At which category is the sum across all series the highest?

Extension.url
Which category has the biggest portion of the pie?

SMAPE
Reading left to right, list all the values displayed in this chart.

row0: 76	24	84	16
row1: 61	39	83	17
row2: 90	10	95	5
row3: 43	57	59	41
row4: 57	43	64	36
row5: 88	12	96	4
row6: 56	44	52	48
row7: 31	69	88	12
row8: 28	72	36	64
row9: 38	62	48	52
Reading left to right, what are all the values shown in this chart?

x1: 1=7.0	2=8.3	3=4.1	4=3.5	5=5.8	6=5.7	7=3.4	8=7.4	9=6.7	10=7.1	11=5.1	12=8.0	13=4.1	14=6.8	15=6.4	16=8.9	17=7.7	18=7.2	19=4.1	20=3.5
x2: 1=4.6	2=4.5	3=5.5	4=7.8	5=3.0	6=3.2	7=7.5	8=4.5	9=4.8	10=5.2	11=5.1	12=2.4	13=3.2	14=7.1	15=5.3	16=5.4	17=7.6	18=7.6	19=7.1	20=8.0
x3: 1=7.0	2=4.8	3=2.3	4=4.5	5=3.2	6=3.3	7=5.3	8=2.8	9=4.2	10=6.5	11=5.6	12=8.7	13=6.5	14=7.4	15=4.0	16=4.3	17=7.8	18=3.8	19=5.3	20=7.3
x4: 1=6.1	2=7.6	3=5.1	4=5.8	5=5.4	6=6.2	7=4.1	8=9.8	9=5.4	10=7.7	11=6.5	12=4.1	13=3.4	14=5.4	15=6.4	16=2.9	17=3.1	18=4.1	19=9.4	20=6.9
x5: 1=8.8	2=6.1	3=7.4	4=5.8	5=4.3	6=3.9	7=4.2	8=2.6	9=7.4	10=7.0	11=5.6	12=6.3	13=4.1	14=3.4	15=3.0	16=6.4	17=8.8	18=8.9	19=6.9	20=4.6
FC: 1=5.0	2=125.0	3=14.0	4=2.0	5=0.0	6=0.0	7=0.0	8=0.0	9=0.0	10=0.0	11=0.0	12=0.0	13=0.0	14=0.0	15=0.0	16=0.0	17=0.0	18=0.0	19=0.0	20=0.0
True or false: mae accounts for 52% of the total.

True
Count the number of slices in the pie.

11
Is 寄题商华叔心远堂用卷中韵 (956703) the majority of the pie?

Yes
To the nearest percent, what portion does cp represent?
************
Directions for this task
Pull out each line of the records above that contains the word "values".

Task output
Reading left to right, list all the values displayed in this chart.
Reading left to right, what are all the values shown in this chart?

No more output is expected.